Trauer, Tränen, Ratlosigkeit: Der Tod eines Angehörigen ist für die Hinterbliebenen eine ebenso schmerzliche wie fordernde Erfahrung. Sie müssen den Abschied von einem vertrauten Menschen verkraften und zugleich eine Reihe wichtiger Aufgaben meistern. Um den Sarg auszusuchen, die Beerdigung zu organisieren, Behördengänge zu erledigen oder die Traueranzeige zu verfassen, bleibt wenig Zeit. Oft fehlt neben der Kraft dafür auch das nötige Wissen, was zu tun und wer anzusprechen ist.

In dieser schwierigen Situation stehen Bestattungsfachkräfte den Betroffenen zur Seite. Sie holen den Toten im Krankenhaus oder zuhause ab und überführen ihn ins Bestattungsinstitut. Hier werden die Verstorbenen gewaschen, gegebenenfalls - etwa nach verunstaltenden Unfällen - geschminkt eingekleidet und in den hygienekonform vorbereiteten Sarg gebettet. Zusätzlich regeln die Bestatter alle anfallenden Formalitäten, gestalten die Todesanzeige und das Sterbebild, veranlassen das Ausheben, Vorbereiten und Schmücken des Grabes.

Nicht minder wichtig als diese organisatorische Fürsorge ist die einfühlsame Begleitung der Hinterbliebenen. Um solche Trauergespräche angemessen, respektvoll und stützend führen zu können, brauchen Bestattungsfachkräfte psychologische Kenntnisse, Feingefühl, Geduld und professionelle Distanz.

Wie sie den sensiblen Spagat zwischen Beratung, tätiger Unterstützung und feinfühliger Trauerbegleitung bewältigen, lernen die künftigen Bestattungsfachkräfte sowohl im Ausbildungsbetrieb als auch in der Berufsschule.

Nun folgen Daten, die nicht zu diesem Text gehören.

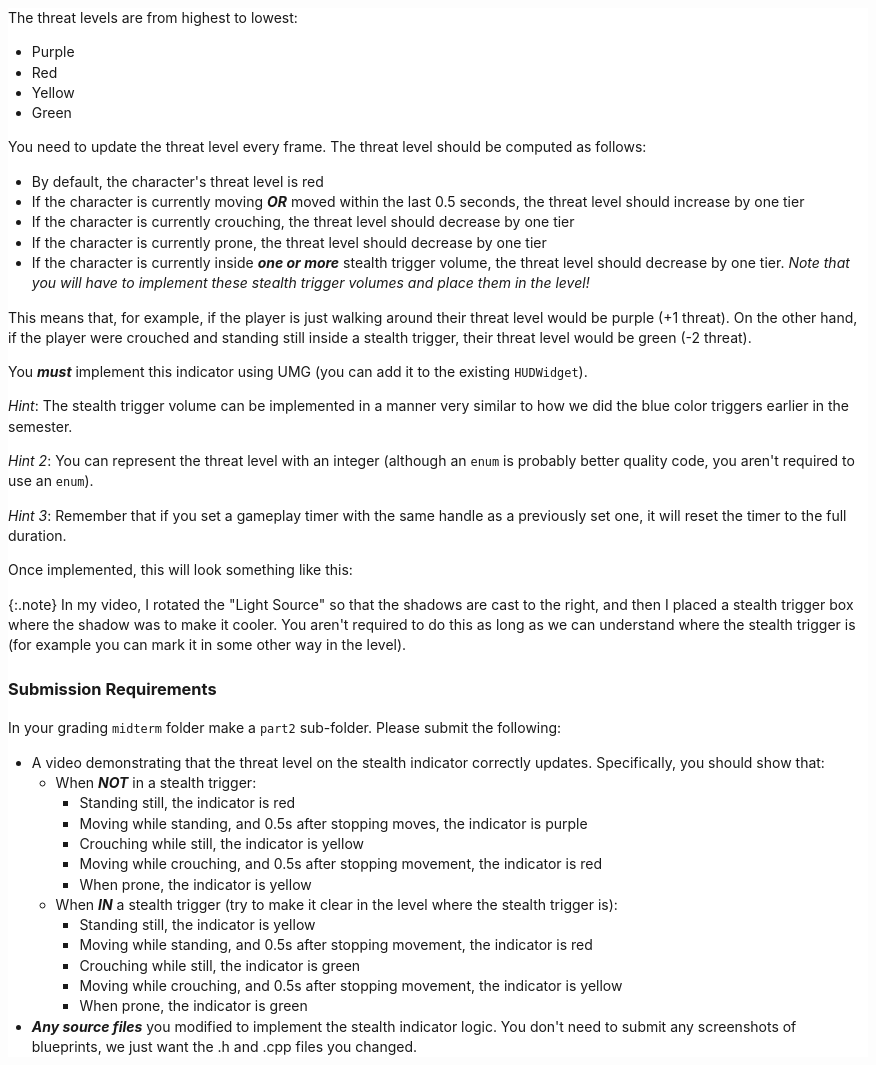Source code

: The threat levels are from highest to lowest:

- Purple
- Red
- Yellow
- Green

You need to update the threat level every frame. The threat level should be computed as follows:

- By default, the character's threat level is red
- If the character is currently moving ***OR*** moved within the last 0.5 seconds, the threat level should increase by one tier
- If the character is currently crouching, the threat level should decrease by one tier
- If the character is currently prone, the threat level should decrease by one tier
- If the character is currently inside ***one or more*** stealth trigger volume, the threat level should decrease by one tier. *Note that you will have to implement these stealth trigger volumes and place them in the level!*

This means that, for example, if the player is just walking around their threat level would be purple (+1 threat). On the other hand, if the player were crouched and standing still inside a stealth trigger, their threat level would be green (-2 threat).

You ***must*** implement this indicator using UMG (you can add it to the existing `HUDWidget`).

*Hint*: The stealth trigger volume can be implemented in a manner very similar to how we did the blue color triggers earlier in the semester.

*Hint 2*: You can represent the threat level with an integer (although an `enum` is probably better quality code, you aren't required to use an `enum`).

*Hint 3*: Remember that if you set a gameplay timer with the same handle as a previously set one, it will reset the timer to the full duration.

Once implemented, this will look something like this:

<video style="display:block; margin: 0 auto;" width="640" height="360" controls>
  <source src="assets/Midterm2.mp4" type="video/mp4">
</video>

{:.note}
In my video, I rotated the "Light Source" so that the shadows are cast to the right, and then I placed a stealth trigger box where the shadow was to make it cooler. You aren't required to do this as long as we can understand where the stealth trigger is (for example you can mark it in some other way in the level).

### Submission Requirements

In your grading `midterm` folder make a `part2` sub-folder. Please submit the following:

- A video demonstrating that the threat level on the stealth indicator correctly updates. Specifically, you should show that:
  - When ***NOT*** in a stealth trigger:
    - Standing still, the indicator is red
    - Moving while standing, and 0.5s after stopping moves, the indicator is purple
    - Crouching while still, the indicator is yellow
    - Moving while crouching, and 0.5s after stopping movement, the indicator is red
    - When prone, the indicator is yellow
  - When ***IN*** a stealth trigger (try to make it clear in the level where the stealth trigger is):
    - Standing still, the indicator is yellow
    - Moving while standing, and 0.5s after stopping movement, the indicator is red
    - Crouching while still, the indicator is green
    - Moving while crouching, and 0.5s after stopping movement, the indicator is yellow
    - When prone, the indicator is green
- ***Any source files*** you modified to implement the stealth indicator logic. You don't need to submit any screenshots of blueprints, we just want the .h and .cpp files you changed.
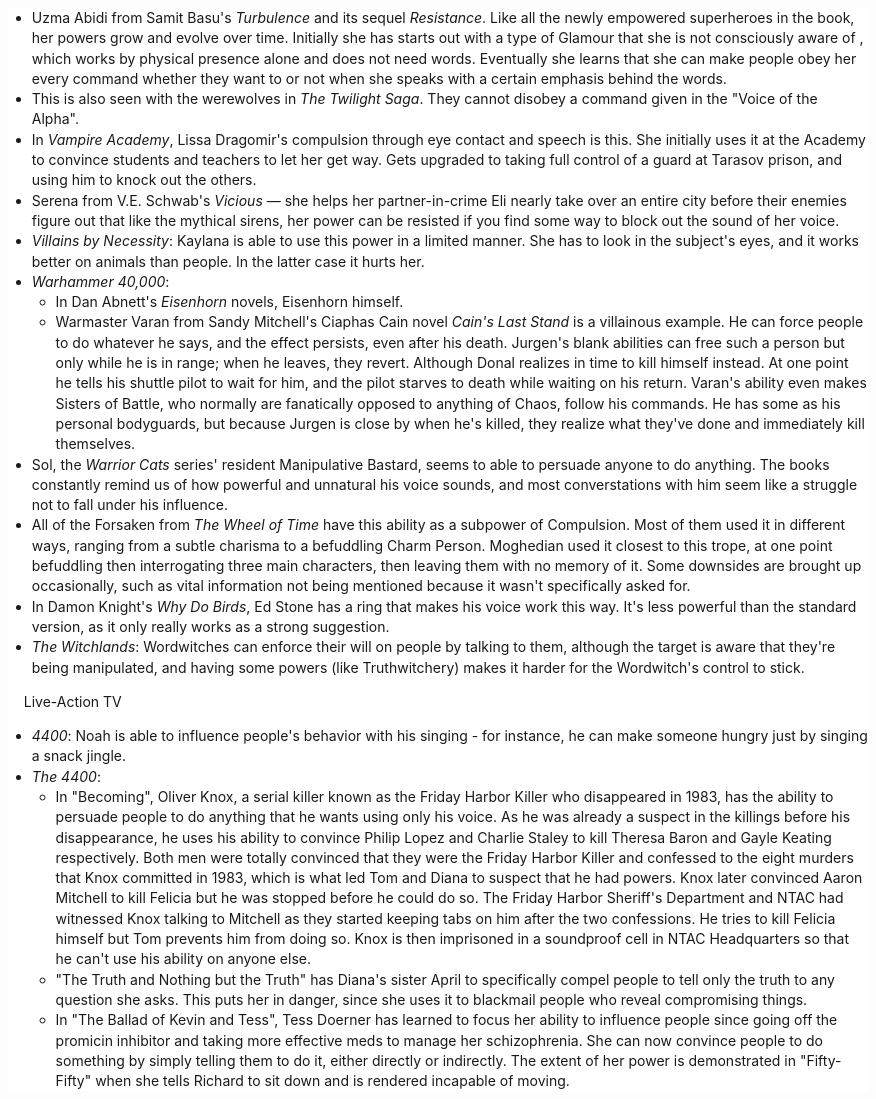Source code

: -   Uzma Abidi from Samit Basu's _Turbulence_ and its sequel _Resistance_. Like all the newly empowered superheroes in the book, her powers grow and evolve over time. Initially she has starts out with a type of Glamour that she is not consciously aware of , which works by physical presence alone and does not need words. Eventually she learns that she can make people obey her every command whether they want to or not when she speaks with a certain emphasis behind the words.
-   This is also seen with the werewolves in _The Twilight Saga_. They cannot disobey a command given in the "Voice of the Alpha".
-   In _Vampire Academy_, Lissa Dragomir's compulsion through eye contact and speech is this. She initially uses it at the Academy to convince students and teachers to let her get way. Gets upgraded to taking full control of a guard at Tarasov prison, and using him to knock out the others.
-   Serena from V.E. Schwab's _Vicious_ — she helps her partner-in-crime Eli nearly take over an entire city before their enemies figure out that like the mythical sirens, her power can be resisted if you find some way to block out the sound of her voice.
-   _Villains by Necessity_: Kaylana is able to use this power in a limited manner. She has to look in the subject's eyes, and it works better on animals than people. In the latter case it hurts her.
-   _Warhammer 40,000_:
    -   In Dan Abnett's _Eisenhorn_ novels, Eisenhorn himself.
    -   Warmaster Varan from Sandy Mitchell's Ciaphas Cain novel _Cain's Last Stand_ is a villainous example. He can force people to do whatever he says, and the effect persists, even after his death. Jurgen's blank abilities can free such a person but only while he is in range; when he leaves, they revert. Although Donal realizes in time to kill himself instead. At one point he tells his shuttle pilot to wait for him, and the pilot starves to death while waiting on his return. Varan's ability even makes Sisters of Battle, who normally are fanatically opposed to anything of Chaos, follow his commands. He has some as his personal bodyguards, but because Jurgen is close by when he's killed, they realize what they've done and immediately kill themselves.
-   Sol, the _Warrior Cats_ series' resident Manipulative Bastard, seems to able to persuade anyone to do anything. The books constantly remind us of how powerful and unnatural his voice sounds, and most converstations with him seem like a struggle not to fall under his influence.
-   All of the Forsaken from _The Wheel of Time_ have this ability as a subpower of Compulsion. Most of them used it in different ways, ranging from a subtle charisma to a befuddling Charm Person. Moghedian used it closest to this trope, at one point befuddling then interrogating three main characters, then leaving them with no memory of it. Some downsides are brought up occasionally, such as vital information not being mentioned because it wasn't specifically asked for.
-   In Damon Knight's _Why Do Birds_, Ed Stone has a ring that makes his voice work this way. It's less powerful than the standard version, as it only really works as a strong suggestion.
-   _The Witchlands_: Wordwitches can enforce their will on people by talking to them, although the target is aware that they're being manipulated, and having some powers (like Truthwitchery) makes it harder for the Wordwitch's control to stick.

    Live-Action TV 

-   _4400_: Noah is able to influence people's behavior with his singing - for instance, he can make someone hungry just by singing a snack jingle.
-   _The 4400_:
    -   In "Becoming", Oliver Knox, a serial killer known as the Friday Harbor Killer who disappeared in 1983, has the ability to persuade people to do anything that he wants using only his voice. As he was already a suspect in the killings before his disappearance, he uses his ability to convince Philip Lopez and Charlie Staley to kill Theresa Baron and Gayle Keating respectively. Both men were totally convinced that they were the Friday Harbor Killer and confessed to the eight murders that Knox committed in 1983, which is what led Tom and Diana to suspect that he had powers. Knox later convinced Aaron Mitchell to kill Felicia but he was stopped before he could do so. The Friday Harbor Sheriff's Department and NTAC had witnessed Knox talking to Mitchell as they started keeping tabs on him after the two confessions. He tries to kill Felicia himself but Tom prevents him from doing so. Knox is then imprisoned in a soundproof cell in NTAC Headquarters so that he can't use his ability on anyone else.
    -   "The Truth and Nothing but the Truth" has Diana's sister April to specifically compel people to tell only the truth to any question she asks. This puts her in danger, since she uses it to blackmail people who reveal compromising things.
    -   In "The Ballad of Kevin and Tess", Tess Doerner has learned to focus her ability to influence people since going off the promicin inhibitor and taking more effective meds to manage her schizophrenia. She can now convince people to do something by simply telling them to do it, either directly or indirectly. The extent of her power is demonstrated in "Fifty-Fifty" when she tells Richard to sit down and is rendered incapable of moving.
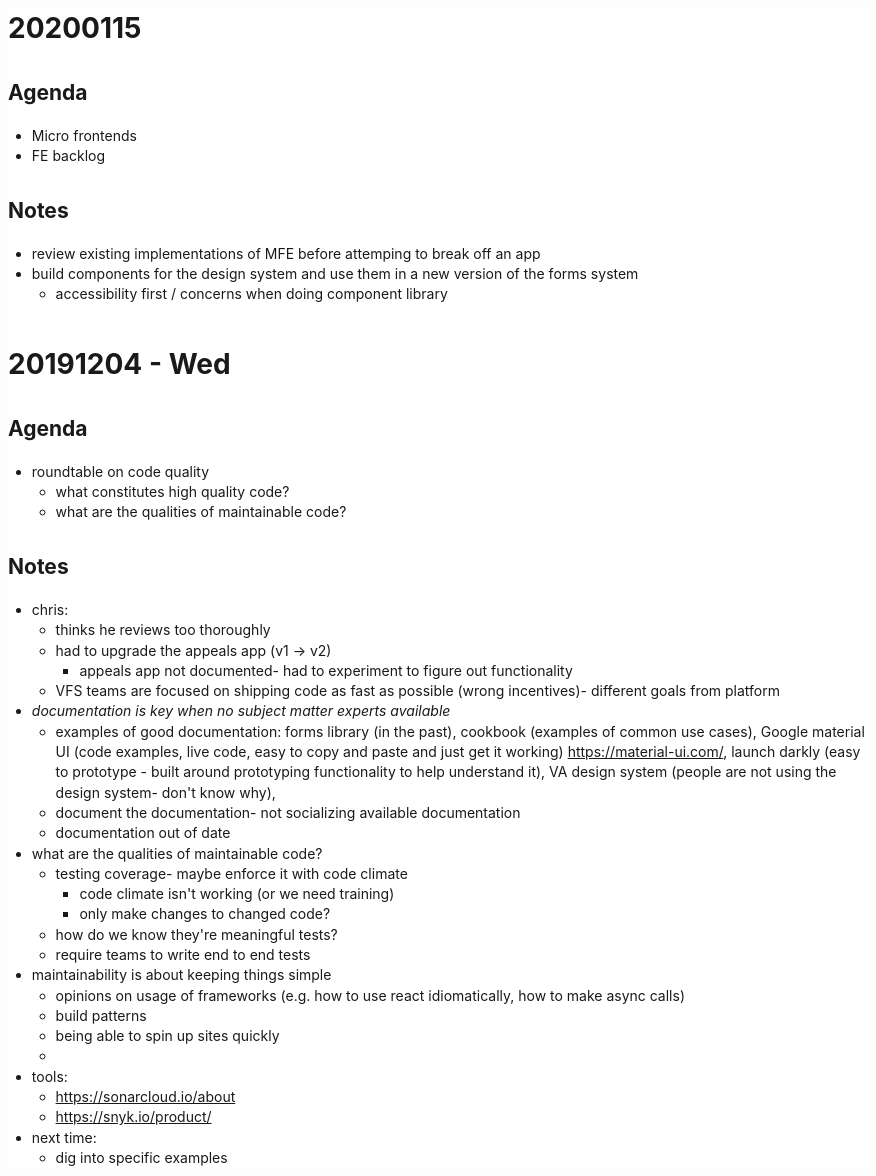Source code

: # 20200115

## Agenda
- Micro frontends
- FE backlog 

## Notes 
- review existing implementations of MFE before attemping to break off an app 
- build components for the design system and use them in a new version of the forms system 
  - accessibility first / concerns when doing component library 

# 20191204 - Wed 

## Agenda 
- roundtable on code quality 
  - what constitutes high quality code? 
  - what are the qualities of maintainable code? 
  
## Notes
- chris: 
  - thinks he reviews too thoroughly 
  - had to upgrade the appeals app (v1 -> v2) 
    - appeals app not documented- had to experiment to figure out functionality 
  - VFS teams are focused on shipping code as fast as possible (wrong incentives)- different goals from platform
- *documentation is key when no subject matter experts available* 
  - examples of good documentation: forms library (in the past), cookbook (examples of common use cases), Google material UI (code examples, live code, easy to copy and paste and just get it working) https://material-ui.com/, launch darkly (easy to prototype - built around prototyping functionality to help understand it), VA design system (people are not using the design system- don't know why), 
  - document the documentation- not socializing available documentation
  - documentation out of date 
- what are the qualities of maintainable code? 
  - testing coverage- maybe enforce it with code climate 
    - code climate isn't working (or we need training) 
    - only make changes to changed code? 
  - how do we know they're meaningful tests? 
  - require teams to write end to end tests 
- maintainability is about keeping things simple 
  - opinions on usage of frameworks (e.g. how to use react idiomatically, how to make async calls) 
  - build patterns
  - being able to spin up sites quickly 
  - 
- tools:
  - https://sonarcloud.io/about
  - https://snyk.io/product/
- next time:
  - dig into specific examples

Im Lauf einer dreijährigen Lehrzeit erfahren sie unter anderem, wie sie neben den seelischen auch den körperlichen Belastungen der bisweilen anstrengenden und mitunter heiklen Arbeit professionell begegnen.

Nach dem Abschluss der Lehre arbeiten Bestatter in Bestattungsinstituten oder Überführungsunternehmen, aber auch auf Friedhöfen und in Krematorien. Darüber hinaus können sie in der öffentlichen Verwaltung tätig sein, z. B. in Friedhofsverwaltungen. Weitere berufliche Perspektiven eröffnet die Fortbildung zum Bestattermeister oder zur Bestattermeisterin oder die Gründung eines eigenen Unternehmens.